Luckily, we had another resource – a listing of baby names that Kate had put together when she was fourteen. Fun fact – I have no idea where my college diploma is located, but within one week of finding out we were pregnant, Kate produced a scrap of paper listing potential baby names that was over 15 years old. You might say we are slightly different. Not that there was anything wrong with these names, but they were obviously names that were picked by a female with no male intervention. To her, the name “Nathaniel” is adorable. To me, it’s a little girly. (No offense to all the Nathaniels out there – but you really should just be going by “Nate”)
Long story short – after about five minutes, we quickly burned through that list as well with no strong name contenders. At this point, we decided to do things the old-fashioned way. We just started talking and thinking about names that we liked. I had very few criteria:
- It had to be a name that worked at all ages. There are plenty of names that are “cute” when you’re a little kid, but wouldn’t work in a business setting (like “Precious”). Likewise, there are plenty of old people names that don’t work for a little kid (like “Gertrude”). I want a name that is age-less.
- It had to be a name that was less than two syllables long. We’ve got the long last name, and I don’t want my kid to have to spend ten minutes writing his/her name out on the top of every test at school for his/her entire career. That leaves less time to actually answer the questions on the test, and will probably result in lower grades.
- It had to be easily nickname-able. Although we’re putting all this pressure on ourselves to come up with the perfect name, at the end of the day the child will probably be called by their actual name less than ten percent of the time. I’m actually the worst offender of this in the world. I don’t call anyone by their actual name – ever. It’s always a nickname, a last name, a combination of a first and middle name, their initials, or just something random I come up with which makes no sense to anyone – but then I use it long enough that it eventually catches on.
- It had to be a name that worked regardless of the kid’s personality. It had to be a name that could be fun, studious, sporty, professional, sexy, or presidential. Yes, during our debate about girls’ names, I said the worst sentence in the history of the world when I said “it has to be a name that can be sexy when she’s older”… and then instantly regretted it and vowed if I have a daughter, she will be sporty and not allowed to date boys until she is 30 or I am dead.
Ten minutes later, we had both of our names. I’m fairly certain that in the history of the world, it was the quickest that two baby names had ever been selected. Granted we may grow to hate them both over the next six months and have to go through the process again – but for now, we’re happy with them. In the end, I think one of the best things about the names we picked were that both are very easily convertible into other names – there are acceptable variations of both that we gave the kid an out just in case they really, really hate their name.
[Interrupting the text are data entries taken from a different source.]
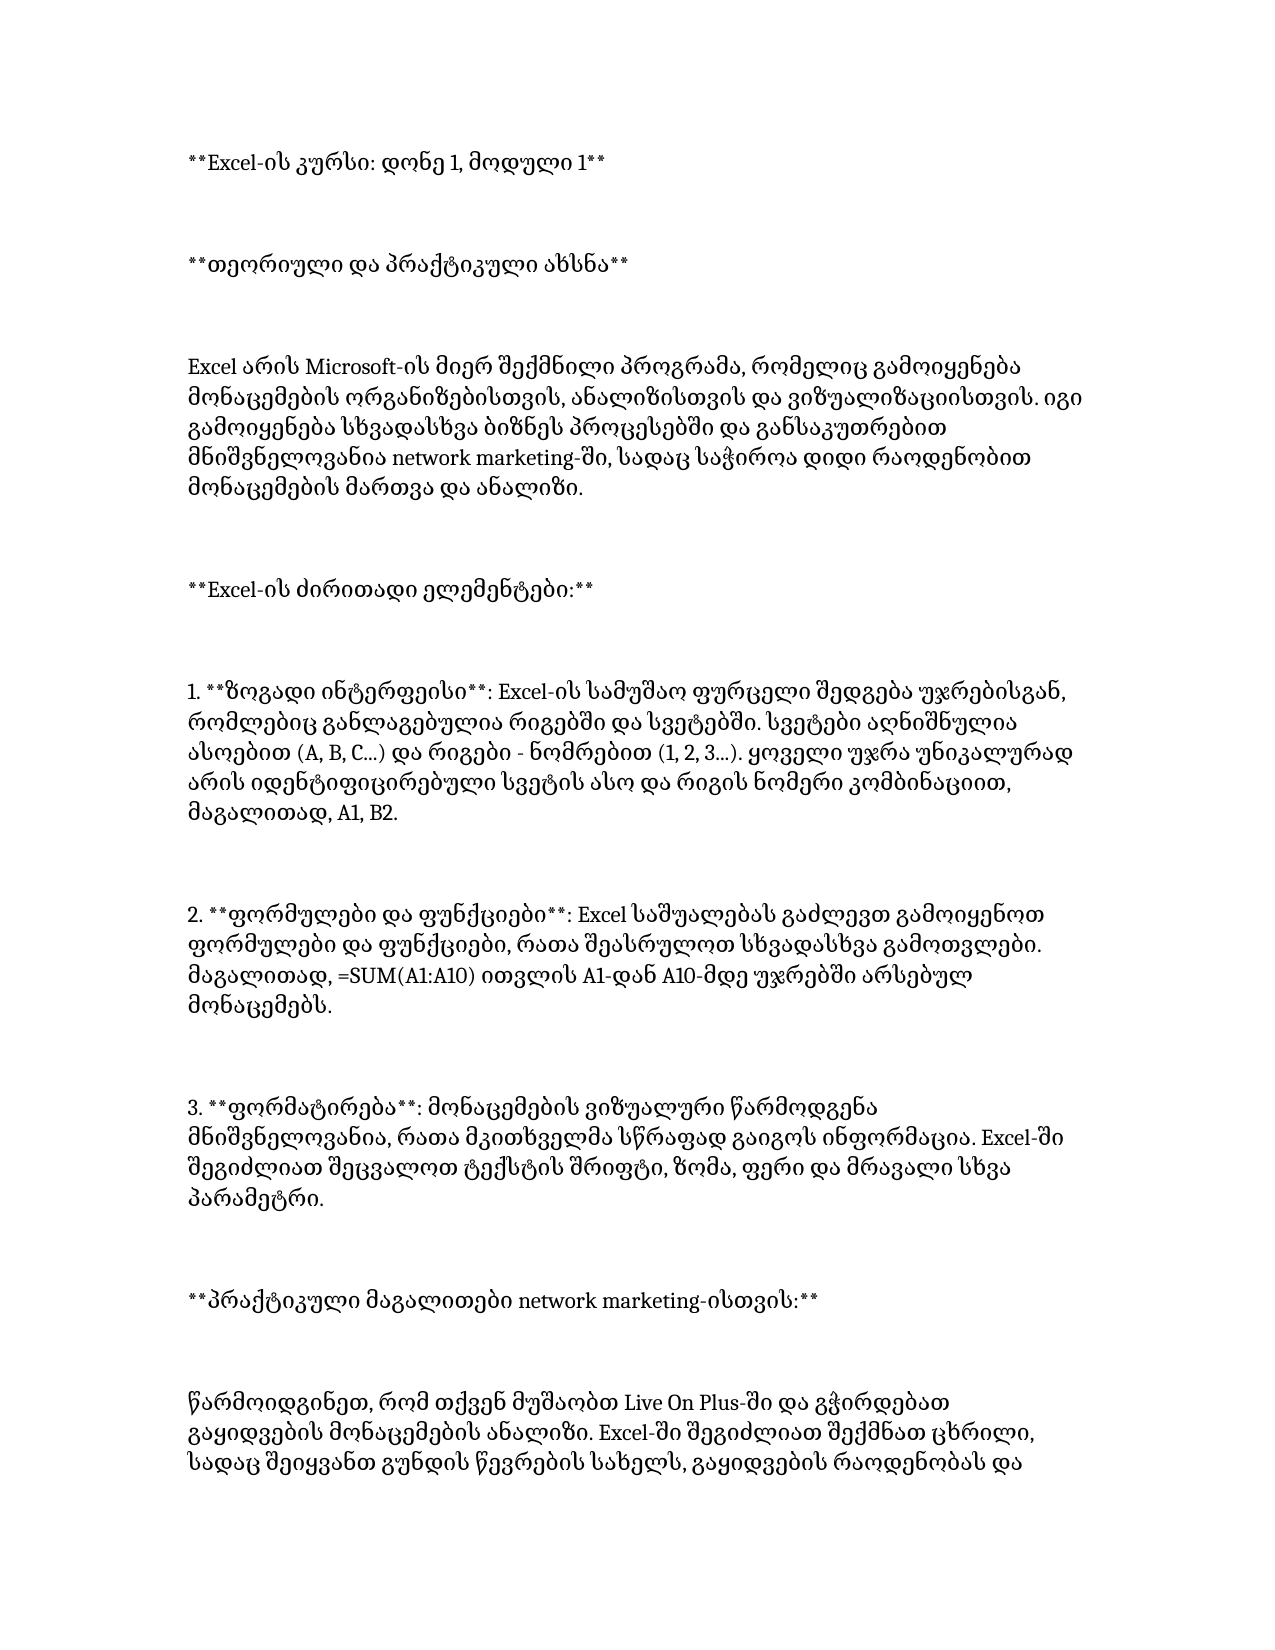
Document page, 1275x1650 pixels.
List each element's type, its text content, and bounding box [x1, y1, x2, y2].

text **თეორიული და პრაქტიკული ახსნა** [187, 252, 1087, 278]
text 1. **ზოგადი ინტერფეისი**: Excel-ის სამუშაო ფურცელი შედგება უჯრებისგან, რომლებიც განლაგებულია რიგებში და სვეტებში. სვეტები აღნიშნულია ასოებით (A, B, C...) და რიგები - ნომრებით (1, 2, 3...). ყოველი უჯრა უნიკალურად არის იდენტიფიცირებული სვეტის ასო და რიგის ნომერი კომბინაციით, მაგალითად, A1, B2. [187, 679, 1087, 826]
text **Excel-ის ძირითადი ელემენტები:** [187, 577, 1087, 603]
text Excel არის Microsoft-ის მიერ შექმნილი პროგრამა, რომელიც გამოიყენება მონაცემების ორგანიზებისთვის, ანალიზისთვის და ვიზუალიზაციისთვის. იგი გამოიყენება სხვადასხვა ბიზნეს პროცესებში და განსაკუთრებით მნიშვნელოვანია network marketing-ში, სადაც საჭიროა დიდი რაოდენობით მონაცემების მართვა და ანალიზი. [187, 354, 1087, 501]
text **პრაქტიკული მაგალითები network marketing-ისთვის:** [187, 1287, 1087, 1314]
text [187, 1389, 1087, 1476]
text **Excel-ის კურსი: დონე 1, მოდული 1** [187, 150, 1087, 176]
text 2. **ფორმულები და ფუნქციები**: Excel საშუალებას გაძლევთ გამოიყენოთ ფორმულები და ფუნქციები, რათა შეასრულოთ სხვადასხვა გამოთვლები. მაგალითად, =SUM(A1:A10) ითვლის A1-დან A10-მდე უჯრებში არსებულ მონაცემებს. [187, 902, 1087, 1019]
text 3. **ფორმატირება**: მონაცემების ვიზუალური წარმოდგენა მნიშვნელოვანია, რათა მკითხველმა სწრაფად გაიგოს ინფორმაცია. Excel-ში შეგიძლიათ შეცვალოთ ტექსტის შრიფტი, ზომა, ფერი და მრავალი სხვა პარამეტრი. [187, 1095, 1087, 1212]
Look at us, already being the best parents ever!
(Actually, it turned out that picking out middle names to go along with the first names was much, much more difficult since there was an added variable in the mix. Now we had to ensure that the middle name went with BOTH the first name AND the last name – and still passed the classic “middle name test” – that being, it sounds like someone is in trouble when you say the first, middle, and last name all together. )
The other funny thing is that at the end of all this, I realized how unimportant the name actually is. It’s not the name that makes the person, it’s the person that makes the name. Someone can be named “Lazor” and go to bed each night at 8:30 pm. On the other hand, someone can be named “Ruth” and party like a rock star five nights a week. All it takes is one person to make a name awesome for the next generation… or totally ruin it for everyone currently living with it.
I’m just hoping that our child falls into the first category and not the second.